Authorised Push Payment (APP) fraud is where a fraudster convinces the victim to transfer money to them, usually under the guise of an authority, the victim’s bank or a supplier. Once transferred, the money is likely to be transferred again and then difficult if not impossible to retrieve.

Traditionally the banks have treated these frauds as being the victims own fault and normally refuse to provide reimbursement. However many of these frauds are very sophisticated and difficult for the victim to know they are being defrauded until it is too late.

Also, the banks practice of simply following instructions and sending money to anyone at any account without any checks means they do little to prevent these frauds and often act too late after they are informed of a problem and the money and the fraudster are gone.

A new draft voluntary code for banks aims to make it more difficult for the perpetrators of these frauds and more likely for the victims to get recompense.

The new code establishes the principle that if customers take “the requisite level of care”, they should be reimbursed by their bank.

However, the code does list eight ways that banks can justifiably refuse to reimburse customers who have been defrauded.

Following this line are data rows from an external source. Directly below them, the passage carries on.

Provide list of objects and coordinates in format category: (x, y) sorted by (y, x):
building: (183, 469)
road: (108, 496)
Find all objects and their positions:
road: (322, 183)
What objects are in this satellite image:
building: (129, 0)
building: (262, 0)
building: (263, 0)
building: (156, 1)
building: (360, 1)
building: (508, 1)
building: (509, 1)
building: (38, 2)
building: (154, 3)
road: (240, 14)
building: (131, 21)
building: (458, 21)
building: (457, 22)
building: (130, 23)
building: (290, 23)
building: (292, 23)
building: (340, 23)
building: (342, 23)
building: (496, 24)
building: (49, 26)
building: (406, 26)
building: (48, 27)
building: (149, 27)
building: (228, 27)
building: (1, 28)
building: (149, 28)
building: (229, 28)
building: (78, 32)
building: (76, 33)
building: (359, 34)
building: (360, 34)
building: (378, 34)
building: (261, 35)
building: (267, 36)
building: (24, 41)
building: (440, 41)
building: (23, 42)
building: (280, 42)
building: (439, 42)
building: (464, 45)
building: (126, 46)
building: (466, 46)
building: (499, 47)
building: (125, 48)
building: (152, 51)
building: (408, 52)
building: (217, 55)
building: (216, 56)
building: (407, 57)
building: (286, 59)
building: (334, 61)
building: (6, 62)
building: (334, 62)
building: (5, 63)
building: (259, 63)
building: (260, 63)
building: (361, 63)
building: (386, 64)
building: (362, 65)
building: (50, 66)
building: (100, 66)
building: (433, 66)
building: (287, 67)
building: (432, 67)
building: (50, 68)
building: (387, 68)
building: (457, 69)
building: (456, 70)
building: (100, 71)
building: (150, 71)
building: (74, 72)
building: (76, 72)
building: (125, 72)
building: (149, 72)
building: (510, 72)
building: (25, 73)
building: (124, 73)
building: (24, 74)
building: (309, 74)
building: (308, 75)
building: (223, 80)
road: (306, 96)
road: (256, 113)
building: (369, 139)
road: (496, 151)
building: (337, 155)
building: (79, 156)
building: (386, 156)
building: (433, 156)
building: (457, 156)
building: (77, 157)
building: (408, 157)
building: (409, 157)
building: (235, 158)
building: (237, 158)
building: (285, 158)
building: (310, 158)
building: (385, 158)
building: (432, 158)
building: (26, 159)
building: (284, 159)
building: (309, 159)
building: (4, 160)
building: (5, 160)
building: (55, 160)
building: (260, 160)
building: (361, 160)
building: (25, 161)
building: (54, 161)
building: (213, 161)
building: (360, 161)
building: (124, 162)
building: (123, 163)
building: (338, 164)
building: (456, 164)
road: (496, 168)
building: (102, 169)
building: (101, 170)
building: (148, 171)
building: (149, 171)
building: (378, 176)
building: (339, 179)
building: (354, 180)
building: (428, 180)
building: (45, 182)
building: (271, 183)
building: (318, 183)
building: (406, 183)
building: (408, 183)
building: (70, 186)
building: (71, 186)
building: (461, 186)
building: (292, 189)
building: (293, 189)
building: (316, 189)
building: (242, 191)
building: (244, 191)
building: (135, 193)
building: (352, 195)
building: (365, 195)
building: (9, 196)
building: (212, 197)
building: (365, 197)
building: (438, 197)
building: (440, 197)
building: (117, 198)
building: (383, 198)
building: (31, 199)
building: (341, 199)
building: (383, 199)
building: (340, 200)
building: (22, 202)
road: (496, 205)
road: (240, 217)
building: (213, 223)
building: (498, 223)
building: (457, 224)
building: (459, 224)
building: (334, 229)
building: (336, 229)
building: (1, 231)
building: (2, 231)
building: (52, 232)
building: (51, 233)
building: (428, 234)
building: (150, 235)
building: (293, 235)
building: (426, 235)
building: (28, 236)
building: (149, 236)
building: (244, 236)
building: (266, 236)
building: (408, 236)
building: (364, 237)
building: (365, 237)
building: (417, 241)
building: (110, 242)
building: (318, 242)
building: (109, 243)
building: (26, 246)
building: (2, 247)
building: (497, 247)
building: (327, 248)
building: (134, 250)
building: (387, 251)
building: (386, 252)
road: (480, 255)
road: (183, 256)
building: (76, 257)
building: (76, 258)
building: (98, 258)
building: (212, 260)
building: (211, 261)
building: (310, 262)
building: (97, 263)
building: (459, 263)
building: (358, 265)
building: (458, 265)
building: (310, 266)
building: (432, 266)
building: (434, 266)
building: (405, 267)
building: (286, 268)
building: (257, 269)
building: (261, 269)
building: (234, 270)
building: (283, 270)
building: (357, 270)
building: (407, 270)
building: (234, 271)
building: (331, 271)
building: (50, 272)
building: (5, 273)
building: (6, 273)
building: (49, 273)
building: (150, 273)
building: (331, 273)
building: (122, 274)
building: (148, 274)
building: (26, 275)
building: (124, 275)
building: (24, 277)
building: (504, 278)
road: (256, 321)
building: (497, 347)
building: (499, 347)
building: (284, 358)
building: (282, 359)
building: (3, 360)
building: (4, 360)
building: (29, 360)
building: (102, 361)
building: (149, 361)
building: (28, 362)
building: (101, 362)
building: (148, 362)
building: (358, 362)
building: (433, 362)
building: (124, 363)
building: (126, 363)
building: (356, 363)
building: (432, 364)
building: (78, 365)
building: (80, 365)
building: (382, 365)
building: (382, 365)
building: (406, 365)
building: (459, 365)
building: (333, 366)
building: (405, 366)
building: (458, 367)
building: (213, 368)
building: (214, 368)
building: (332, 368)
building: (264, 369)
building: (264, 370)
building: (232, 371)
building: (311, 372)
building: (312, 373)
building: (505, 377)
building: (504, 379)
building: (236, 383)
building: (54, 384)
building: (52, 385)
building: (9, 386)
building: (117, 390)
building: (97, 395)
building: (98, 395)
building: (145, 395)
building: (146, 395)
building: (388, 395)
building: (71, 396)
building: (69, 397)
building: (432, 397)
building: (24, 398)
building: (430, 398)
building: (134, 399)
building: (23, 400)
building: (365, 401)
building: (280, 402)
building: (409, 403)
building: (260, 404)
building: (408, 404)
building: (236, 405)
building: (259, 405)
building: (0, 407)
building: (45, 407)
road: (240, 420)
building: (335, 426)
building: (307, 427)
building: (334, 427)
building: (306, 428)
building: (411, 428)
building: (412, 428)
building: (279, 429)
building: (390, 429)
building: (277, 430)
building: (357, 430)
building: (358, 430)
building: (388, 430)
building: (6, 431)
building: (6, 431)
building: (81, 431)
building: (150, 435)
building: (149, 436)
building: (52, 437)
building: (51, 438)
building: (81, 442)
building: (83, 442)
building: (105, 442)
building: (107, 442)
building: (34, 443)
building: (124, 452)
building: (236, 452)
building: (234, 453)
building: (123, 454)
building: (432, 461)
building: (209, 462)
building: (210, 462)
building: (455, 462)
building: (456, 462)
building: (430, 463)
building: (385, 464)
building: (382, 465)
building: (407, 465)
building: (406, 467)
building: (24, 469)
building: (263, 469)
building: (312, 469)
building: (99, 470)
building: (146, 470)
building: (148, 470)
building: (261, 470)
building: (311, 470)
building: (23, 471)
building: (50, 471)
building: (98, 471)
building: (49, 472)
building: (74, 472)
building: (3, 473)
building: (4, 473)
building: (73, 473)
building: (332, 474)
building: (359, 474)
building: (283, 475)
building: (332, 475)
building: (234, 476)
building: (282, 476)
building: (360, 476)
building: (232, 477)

These include cases where customers:-

  • refuse to heed warnings from their bank
  • “recklessly share” their security credentials
  • fail to take steps to make sure they person they paid was who they thought they were
  • fail to be honest with their bank
  • are “grossly negligent”
  • fail to heed a confirmation of payee result (see below)

Questions also remain about who is liable when both the bank and the customer appear to have taken all the necessary steps to prevent fraud.

Customers were scammed out of £503.4m between January and June, according to the finance industry’s own research.

Favoured methods include duping victims into paying in advance for a product or service that doesn’t exist or impersonating a trusted organisation such as the police.